ナノブロ・こけし、そして「ない」について


しばらくぶりにナノブロック売り場に行ったら、いろいろ新商品がありました。サグラダファミリアのデラックスとか万里の長城とか、壮大なものからこんなかわいいものまで(笑)。こけしです。あら〜・・・とてもかわいいです。大きいのと小さいのと、2種類作れます。大きい、といっても小さいんですがね(笑)。小さい方には目や口がついていないので、自分でちゃちゃっと描いてあげるのも一興かもしれませんですね(笑)。このこけしの他に来年の干支、ニワトリも売っていました。これは買っていってひよちゃん(*うちのペットのにわとり)のフィギュアということにするしかあるまい、ということで買ってきました。羽の配色がひよちゃんと少し違うので、よりひよちゃんに似せるべく、手持ちのブロックで作ってみようと思っています。

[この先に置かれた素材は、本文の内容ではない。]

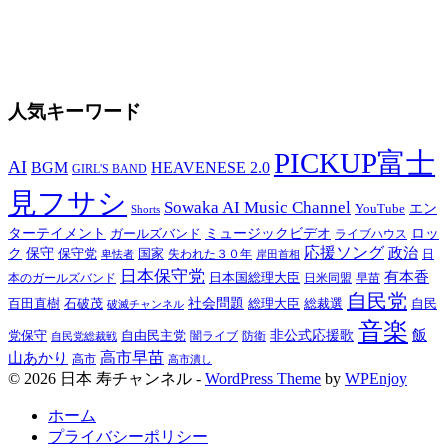
人気キーワード
PICKUP富士
AI
BGM
HEAVENESE 2.0
GIRL'S BAND
見フサシ
Sowaka AI Music Channel
エン
YouTube
Shorts
ターテイメント
ミュージックビデオ
ロッ
ガールズバンド
ライブハウス
応援ソング
保守
政治
ク
保守党
国家
卑怯者
失われた３０年
日
岸田首相
日本保守党
有本香
日本国総理大臣
日米同盟
早苗
本のガールズバンド
自民党
百田直樹
社会問題
総理大臣
総裁選
石破茂
自民
破滅チャンネル
音楽
飯
非公式応援歌
党保守
自由民主党
防衛
自民党総裁戦
闇ライブ
高市早苗
山あかり
高市
高市潰し
© 2026 日本 寿チャンネル -
WordPress Theme
by
WPEnjoy
ホーム
プライバシーポリシー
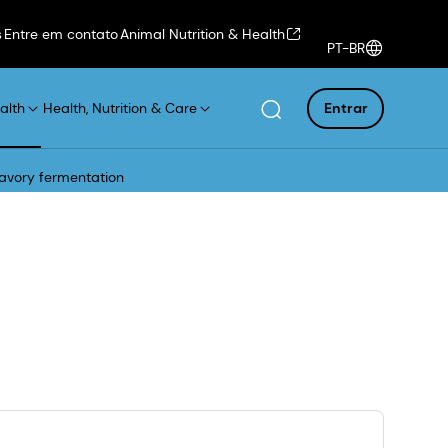
s
Entre em contato
Animal Nutrition & Health
PT-BR
alth
Health, Nutrition & Care
Entrar
savory fermentation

さて、話しはがらりと変わるんですが・・・、先日、講演会に行ったことを書きましたが、講演会といえば、ってことで思い出したのが小林秀雄の「処女講演」ていうエッセイです。小林秀雄は難しい評論を書いていますが、私は面白く読める氏のエッセイが好きで、特に好きなものの中にその「処女講演」というのがあります。これは、小林秀雄が若い頃、初めて講演の依頼を受けたものの着る服がないというので志賀直哉のところに借りに行ったけどサイズが合わず、たまたま来ていた志賀直哉の甥の画家がたまたま背広を新調していてそれを借りて講演した、という事が書かれてあります。それで、初めての講演はどうだったかというと、緊張をやわらげるために直前に飲んだビールが回り、とかで(笑)なんだかすっかり思うようにいったわけではなかったようなことも書かれてあり、味わい深いんです。
そして、とにかく講演料も手に入り、若き小林秀雄は借りたスーツがとてもぴったりで自分に合うし、すぐには返さずにいた、ようやく1週間以上もしてから返しにいったら、途中の道端で、貸してくれた志賀直哉の甥の画家が下着姿でデッサンをしていた、と(笑)。「やあ、失敬といふと、ひどいよ、これでは何処へも行けないよ、と言った。」  で終わっています。初めてこれを読んだ時はサトウサンペイみたいな絵柄でその情景が浮かんできて、思わずふふっと笑いました。昔の「ない」っていうのはほんとに「ない」んだな、とも思うんですが。それにしても、下着姿でいなくてもよさそうなものですが(笑)、なかったのかな〜・・・(笑)。